Miguel León-Portilla
Miguel León-Portilla
Miguel León-Portilla | |
---|---|
Born | (1926-02-22)February 22, 1926 |
Nationality | Mexican |
Occupation | Philosopher, anthropologist, historian |
Miguel León-Portilla (born 22 February 1926 in Mexico City) is a Mexican anthropologist and historian, and a major authority on Aztec thought and literature in the prehispanic and colonial eras. Many of his works have been translated to English and are widely read. The Library of Congress bestowed on him the Living Legend Award in 2013.[1]
Miguel León-Portilla | |
---|---|
Born | (1926-02-22)February 22, 1926 |
Nationality | Mexican |
Occupation | Philosopher, anthropologist, historian |
Early life and education
Miguel León-Portilla had an interest in indigenous Mexico at an early age, fostered by his uncle Manuel Gamio, a distinguished archeologist. Gamio had a lasting influence on his life and career, initially taking him as a boy on trips to important archeological sites in Mexico and later as well. León-Portilla attended the Instituto de Ciencias in Guadalajara and then earned a B.A. (1948) and M.A. summa cum laude (1951) at the Jesuit Loyola University in Los Angeles. Returning to Mexico in 1952, he showed Gamio a play he had written on Quetzalcoatl, which resulted in Gamio introducing his nephew to Ángel Garibay K.. Garibay's publications in the 1930s and 1940s first brought Nahuatl literature to widespread public attention in Mexico. Needing to make a living, León-Portilla began attending law school and worked at a financial firm. At the same time he taught at Mexico City College, an English-language school in the Condesa neighborhood.

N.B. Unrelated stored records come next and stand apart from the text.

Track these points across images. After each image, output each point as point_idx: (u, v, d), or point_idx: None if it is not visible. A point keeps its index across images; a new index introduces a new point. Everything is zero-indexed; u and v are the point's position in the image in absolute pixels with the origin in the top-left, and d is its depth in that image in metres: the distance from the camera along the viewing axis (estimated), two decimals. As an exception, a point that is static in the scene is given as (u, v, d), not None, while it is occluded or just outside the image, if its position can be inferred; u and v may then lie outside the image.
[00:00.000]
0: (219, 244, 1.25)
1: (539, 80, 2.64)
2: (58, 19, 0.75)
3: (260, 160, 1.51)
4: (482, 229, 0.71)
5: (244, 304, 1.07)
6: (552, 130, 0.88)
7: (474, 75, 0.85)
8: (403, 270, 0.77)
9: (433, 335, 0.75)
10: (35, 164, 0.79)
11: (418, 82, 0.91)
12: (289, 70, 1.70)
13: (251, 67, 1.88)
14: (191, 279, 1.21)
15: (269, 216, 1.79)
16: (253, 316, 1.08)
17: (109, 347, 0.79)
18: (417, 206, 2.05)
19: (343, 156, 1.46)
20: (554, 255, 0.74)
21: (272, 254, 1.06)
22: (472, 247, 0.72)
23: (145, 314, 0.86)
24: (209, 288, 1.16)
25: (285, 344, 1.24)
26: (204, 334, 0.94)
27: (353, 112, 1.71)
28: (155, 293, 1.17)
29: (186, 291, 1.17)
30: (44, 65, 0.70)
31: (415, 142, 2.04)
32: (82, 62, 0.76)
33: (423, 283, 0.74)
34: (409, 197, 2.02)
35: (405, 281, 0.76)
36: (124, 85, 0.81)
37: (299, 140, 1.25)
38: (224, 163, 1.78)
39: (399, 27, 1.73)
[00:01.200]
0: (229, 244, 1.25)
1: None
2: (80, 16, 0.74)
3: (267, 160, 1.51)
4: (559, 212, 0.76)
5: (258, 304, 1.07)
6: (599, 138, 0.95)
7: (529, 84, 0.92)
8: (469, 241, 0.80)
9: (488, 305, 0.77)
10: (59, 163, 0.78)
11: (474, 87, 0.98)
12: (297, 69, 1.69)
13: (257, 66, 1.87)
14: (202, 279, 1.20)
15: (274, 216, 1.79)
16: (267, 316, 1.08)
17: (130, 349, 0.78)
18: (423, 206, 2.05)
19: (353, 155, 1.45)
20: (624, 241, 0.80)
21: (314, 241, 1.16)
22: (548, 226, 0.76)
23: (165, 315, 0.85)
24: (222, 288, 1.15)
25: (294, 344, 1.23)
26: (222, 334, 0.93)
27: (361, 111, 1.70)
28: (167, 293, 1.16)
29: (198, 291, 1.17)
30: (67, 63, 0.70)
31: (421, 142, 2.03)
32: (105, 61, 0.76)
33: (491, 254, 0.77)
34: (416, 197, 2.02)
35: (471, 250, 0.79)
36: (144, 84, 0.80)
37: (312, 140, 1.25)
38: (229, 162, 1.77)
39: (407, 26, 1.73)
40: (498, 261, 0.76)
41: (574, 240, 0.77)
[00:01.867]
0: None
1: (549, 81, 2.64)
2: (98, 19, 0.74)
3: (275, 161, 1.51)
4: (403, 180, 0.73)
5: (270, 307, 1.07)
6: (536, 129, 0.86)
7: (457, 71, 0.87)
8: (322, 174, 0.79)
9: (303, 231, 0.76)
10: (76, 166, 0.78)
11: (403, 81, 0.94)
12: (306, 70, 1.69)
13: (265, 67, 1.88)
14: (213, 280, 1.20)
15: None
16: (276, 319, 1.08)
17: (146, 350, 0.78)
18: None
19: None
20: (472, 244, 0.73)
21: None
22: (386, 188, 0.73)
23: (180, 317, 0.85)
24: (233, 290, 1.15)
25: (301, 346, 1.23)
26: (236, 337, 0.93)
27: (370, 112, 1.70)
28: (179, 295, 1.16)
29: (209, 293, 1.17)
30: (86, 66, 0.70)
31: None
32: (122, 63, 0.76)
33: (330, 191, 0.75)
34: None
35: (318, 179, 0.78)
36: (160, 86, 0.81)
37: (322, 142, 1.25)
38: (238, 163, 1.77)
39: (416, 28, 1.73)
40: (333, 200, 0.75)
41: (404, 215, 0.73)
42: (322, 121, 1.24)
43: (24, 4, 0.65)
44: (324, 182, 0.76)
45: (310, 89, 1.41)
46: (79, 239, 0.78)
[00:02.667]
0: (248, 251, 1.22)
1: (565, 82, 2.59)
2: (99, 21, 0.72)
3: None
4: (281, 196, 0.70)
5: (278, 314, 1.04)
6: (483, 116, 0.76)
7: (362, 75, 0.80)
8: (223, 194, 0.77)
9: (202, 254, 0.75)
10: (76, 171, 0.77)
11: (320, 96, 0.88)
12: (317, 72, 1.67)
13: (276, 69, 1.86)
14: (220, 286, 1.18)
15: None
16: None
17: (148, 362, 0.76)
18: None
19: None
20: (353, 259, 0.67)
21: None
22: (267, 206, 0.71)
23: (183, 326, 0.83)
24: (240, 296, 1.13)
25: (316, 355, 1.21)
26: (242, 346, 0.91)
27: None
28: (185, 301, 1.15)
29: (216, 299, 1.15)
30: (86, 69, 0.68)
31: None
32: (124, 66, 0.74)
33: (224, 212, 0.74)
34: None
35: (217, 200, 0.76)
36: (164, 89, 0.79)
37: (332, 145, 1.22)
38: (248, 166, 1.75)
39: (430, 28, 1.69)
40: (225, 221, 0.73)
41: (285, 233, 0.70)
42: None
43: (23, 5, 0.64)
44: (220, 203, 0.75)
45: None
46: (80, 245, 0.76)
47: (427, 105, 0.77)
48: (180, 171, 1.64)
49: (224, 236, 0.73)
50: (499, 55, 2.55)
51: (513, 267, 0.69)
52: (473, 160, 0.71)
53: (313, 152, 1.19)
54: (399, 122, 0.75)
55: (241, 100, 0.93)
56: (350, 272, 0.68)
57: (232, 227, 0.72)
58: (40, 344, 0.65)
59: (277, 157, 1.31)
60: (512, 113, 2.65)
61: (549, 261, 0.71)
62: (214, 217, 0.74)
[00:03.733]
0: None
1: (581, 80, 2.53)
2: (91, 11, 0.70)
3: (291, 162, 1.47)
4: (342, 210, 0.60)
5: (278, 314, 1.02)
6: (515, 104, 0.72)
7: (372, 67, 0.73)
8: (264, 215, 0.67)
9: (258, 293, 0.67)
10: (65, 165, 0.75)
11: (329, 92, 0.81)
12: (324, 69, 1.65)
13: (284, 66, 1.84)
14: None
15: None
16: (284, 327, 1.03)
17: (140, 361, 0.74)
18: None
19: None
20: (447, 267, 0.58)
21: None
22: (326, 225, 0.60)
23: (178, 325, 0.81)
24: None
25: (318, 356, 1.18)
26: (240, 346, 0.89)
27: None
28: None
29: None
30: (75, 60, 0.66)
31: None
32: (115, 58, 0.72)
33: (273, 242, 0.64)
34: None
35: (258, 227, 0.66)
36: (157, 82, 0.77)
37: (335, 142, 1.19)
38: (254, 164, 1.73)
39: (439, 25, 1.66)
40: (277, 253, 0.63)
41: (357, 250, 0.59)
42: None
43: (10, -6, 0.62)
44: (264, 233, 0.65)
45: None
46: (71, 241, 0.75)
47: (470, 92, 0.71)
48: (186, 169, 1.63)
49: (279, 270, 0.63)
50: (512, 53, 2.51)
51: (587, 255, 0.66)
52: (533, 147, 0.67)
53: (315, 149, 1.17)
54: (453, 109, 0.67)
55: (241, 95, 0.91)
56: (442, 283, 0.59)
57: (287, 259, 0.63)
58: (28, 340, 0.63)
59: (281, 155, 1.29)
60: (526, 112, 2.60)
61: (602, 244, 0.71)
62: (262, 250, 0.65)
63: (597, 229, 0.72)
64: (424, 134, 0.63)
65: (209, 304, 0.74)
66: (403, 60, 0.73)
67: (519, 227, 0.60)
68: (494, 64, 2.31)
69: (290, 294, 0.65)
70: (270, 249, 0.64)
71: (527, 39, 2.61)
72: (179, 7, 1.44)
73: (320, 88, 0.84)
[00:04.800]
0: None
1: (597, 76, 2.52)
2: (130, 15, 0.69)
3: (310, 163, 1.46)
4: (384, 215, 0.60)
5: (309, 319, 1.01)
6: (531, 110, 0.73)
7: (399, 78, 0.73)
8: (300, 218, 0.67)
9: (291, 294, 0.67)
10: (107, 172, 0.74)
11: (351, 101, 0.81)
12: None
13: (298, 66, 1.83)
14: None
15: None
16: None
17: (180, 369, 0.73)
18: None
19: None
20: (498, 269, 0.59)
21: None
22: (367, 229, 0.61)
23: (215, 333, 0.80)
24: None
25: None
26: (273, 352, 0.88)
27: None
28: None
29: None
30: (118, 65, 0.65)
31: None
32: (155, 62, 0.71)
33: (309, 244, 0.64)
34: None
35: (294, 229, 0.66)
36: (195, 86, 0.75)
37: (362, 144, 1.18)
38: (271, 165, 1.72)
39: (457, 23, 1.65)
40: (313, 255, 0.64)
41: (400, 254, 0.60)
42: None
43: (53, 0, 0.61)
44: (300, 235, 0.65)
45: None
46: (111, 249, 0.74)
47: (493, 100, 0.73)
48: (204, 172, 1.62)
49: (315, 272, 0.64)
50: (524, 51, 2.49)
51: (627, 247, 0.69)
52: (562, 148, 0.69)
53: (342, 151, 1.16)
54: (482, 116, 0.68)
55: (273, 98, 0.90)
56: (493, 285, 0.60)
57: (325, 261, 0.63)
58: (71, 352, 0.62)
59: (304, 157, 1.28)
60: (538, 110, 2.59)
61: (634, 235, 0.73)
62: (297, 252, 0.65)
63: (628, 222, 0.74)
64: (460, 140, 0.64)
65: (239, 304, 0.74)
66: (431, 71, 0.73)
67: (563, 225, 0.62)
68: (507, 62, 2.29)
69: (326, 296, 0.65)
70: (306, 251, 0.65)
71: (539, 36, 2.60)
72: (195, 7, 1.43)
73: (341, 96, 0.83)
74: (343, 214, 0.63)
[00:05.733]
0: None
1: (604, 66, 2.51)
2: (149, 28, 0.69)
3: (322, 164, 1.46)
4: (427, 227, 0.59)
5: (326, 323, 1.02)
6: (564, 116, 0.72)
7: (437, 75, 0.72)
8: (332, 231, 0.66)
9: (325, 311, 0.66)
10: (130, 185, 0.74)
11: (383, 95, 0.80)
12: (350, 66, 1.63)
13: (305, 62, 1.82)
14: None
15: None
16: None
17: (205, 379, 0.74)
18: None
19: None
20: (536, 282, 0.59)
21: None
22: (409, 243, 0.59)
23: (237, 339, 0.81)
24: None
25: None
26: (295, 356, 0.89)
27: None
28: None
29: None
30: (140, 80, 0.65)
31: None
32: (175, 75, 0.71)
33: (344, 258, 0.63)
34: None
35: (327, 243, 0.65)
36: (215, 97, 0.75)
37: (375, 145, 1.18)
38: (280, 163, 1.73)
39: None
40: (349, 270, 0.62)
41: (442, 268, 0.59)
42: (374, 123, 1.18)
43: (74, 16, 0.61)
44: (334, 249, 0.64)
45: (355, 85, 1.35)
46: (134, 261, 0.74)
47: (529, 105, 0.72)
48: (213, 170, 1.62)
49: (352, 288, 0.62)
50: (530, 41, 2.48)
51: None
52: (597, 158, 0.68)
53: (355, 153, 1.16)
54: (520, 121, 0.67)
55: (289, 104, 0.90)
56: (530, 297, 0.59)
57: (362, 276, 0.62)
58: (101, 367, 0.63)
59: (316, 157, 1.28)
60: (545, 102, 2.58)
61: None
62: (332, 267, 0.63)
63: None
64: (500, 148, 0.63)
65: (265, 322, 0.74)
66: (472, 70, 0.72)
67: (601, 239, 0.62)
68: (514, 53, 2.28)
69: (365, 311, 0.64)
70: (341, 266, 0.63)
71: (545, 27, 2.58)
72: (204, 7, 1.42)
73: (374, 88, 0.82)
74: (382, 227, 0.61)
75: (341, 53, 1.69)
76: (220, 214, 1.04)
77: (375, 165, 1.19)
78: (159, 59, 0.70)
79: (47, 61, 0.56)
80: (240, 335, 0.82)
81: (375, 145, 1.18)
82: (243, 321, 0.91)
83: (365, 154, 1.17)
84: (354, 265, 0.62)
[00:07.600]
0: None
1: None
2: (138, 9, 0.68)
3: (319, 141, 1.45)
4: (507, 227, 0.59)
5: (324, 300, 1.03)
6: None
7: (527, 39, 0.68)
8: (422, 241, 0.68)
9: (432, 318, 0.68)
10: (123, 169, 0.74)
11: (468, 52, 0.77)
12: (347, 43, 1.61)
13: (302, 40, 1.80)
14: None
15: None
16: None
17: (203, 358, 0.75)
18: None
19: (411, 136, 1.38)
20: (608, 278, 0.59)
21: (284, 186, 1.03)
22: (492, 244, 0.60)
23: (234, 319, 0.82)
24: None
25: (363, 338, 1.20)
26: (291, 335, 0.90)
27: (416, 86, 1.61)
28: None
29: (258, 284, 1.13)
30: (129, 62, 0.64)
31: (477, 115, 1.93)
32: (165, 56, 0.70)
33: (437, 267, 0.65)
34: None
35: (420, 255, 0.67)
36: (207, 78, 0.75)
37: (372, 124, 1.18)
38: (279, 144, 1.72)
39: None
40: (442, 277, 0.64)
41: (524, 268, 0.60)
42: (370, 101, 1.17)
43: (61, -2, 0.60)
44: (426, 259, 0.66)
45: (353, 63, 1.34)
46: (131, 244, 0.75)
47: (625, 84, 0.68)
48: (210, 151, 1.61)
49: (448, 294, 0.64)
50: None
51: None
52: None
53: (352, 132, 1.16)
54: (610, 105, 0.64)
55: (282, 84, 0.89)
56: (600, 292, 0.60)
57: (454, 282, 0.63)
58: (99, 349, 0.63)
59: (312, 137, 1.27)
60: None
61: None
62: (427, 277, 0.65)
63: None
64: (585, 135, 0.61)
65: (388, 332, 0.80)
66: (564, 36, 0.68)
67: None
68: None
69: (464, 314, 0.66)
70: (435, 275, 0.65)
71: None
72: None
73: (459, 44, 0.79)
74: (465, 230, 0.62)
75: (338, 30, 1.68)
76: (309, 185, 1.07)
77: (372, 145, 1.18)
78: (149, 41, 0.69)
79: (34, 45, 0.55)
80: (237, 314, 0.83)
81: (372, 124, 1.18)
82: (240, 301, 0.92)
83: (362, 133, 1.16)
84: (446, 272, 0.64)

Other instructors included important scholars of Mexican indigenous history and culture, Wigberto Jiménez Moreno, Fernando Horcasitas, and Eduardo Noguera. Gamio persuaded León-Portilla to drop his law studies and job in business to work at the Instituto Indigenista Interamericano, which Gamio directed. León-Portilla begin graduate studies at UNAM, completing his doctoral dissertation, “La Filosofía Náhuatl estudiada en sus fuentes,” which launched his scholarly career.[2]
Career
His dissertation Nahua philosophy was published in Mexico, and then translated to English as Aztec Thought and Culture: A Study of the Ancient Nahuatl Mind (1967) and then many other languages.[3] It was the first of his many works to be translated to English. His translations of Nahuatl and Spanish texts on the conquest of Mexico, first published in Mexico as Visión de los vencidos, translated to English as The Broken Spears, is the way many undergraduate students in the United States are introduced to accounts from indigenous participants and not Spanish conquistadors.[4]
León-Portilla has spearheaded a movement to understand and re-evaluate Nahuatl literature and religion, not only from the pre-Columbian era, but also that of the present day, especially since Nahuatl is still spoken by 1.5 million people.[1] His works in English on literature include Pre-Columbian Literatures of Mexico (1986).,[5] Fifteen Poets of the Aztec World (2000),[6] and with Earl Shorris, In the Language of Kings: An Anthology of Mesoamerican Literature, Pre-Columbian to the Present (2002).[7] He has also compared the literature of the Nahuas with that of the Inca.[8] Another area of research is on indigenous religion and spirituality, with works including Native Meso-American Spirituality (1980),[9] and South and Meso-American Native Spirituality: From the Cult of the Feathered Serpent to the Theology of Liberation (1997)[10] He has also published a work on the Maya, Time and Reality in the Thought of the Maya (1990).[11]
León-Portilla was instrumental in bringing to light the works of Franciscan Fr. Bernardino de Sahagún, a 16th-century primary source on the Aztec civilization, whose twelve-volume General History of the Things of New Spain, often referred to as the Florentine Codex are crucial for understanding Nahua religion, society, and culture, as well as an account of the conquest of Mexico from the Mexica viewpoint. León-Portilla was the first to denote Sahagún as the "Father of Anthropology in the New World".[12]
He has contributed to the understanding of the development of the field of Mesoamerican history in Mexico. With Garibay, León-Portilla made contributions to the study of nineteenth-century Mesoamerican historian Manuel Orozco y Berra.[13][14] León-Portilla also published two volumes on the work Mexican humanists, including his mentor Garibay.[15]
A subordinate but important interest of León-Portilla has been the early history and ethnography of the Baja California Peninsula. He has addressed this region in more than 30 books and articles, including a 1995 volume collecting several of his earlier publications.[18]
Early in his academic career in 1969, he was awarded a Guggenheim Fellowship.[19] the first of many academic awards and recognitions, including the Belisario Domínguez Medal of Honor, the highest award bestowed by the Mexican Senate. In 1995, he was elected to membership of the National Academy of Sciences.[20] On December 12, 2013, León-Portilla received the Living Legend Award from the U.S. Library of Congress.[1]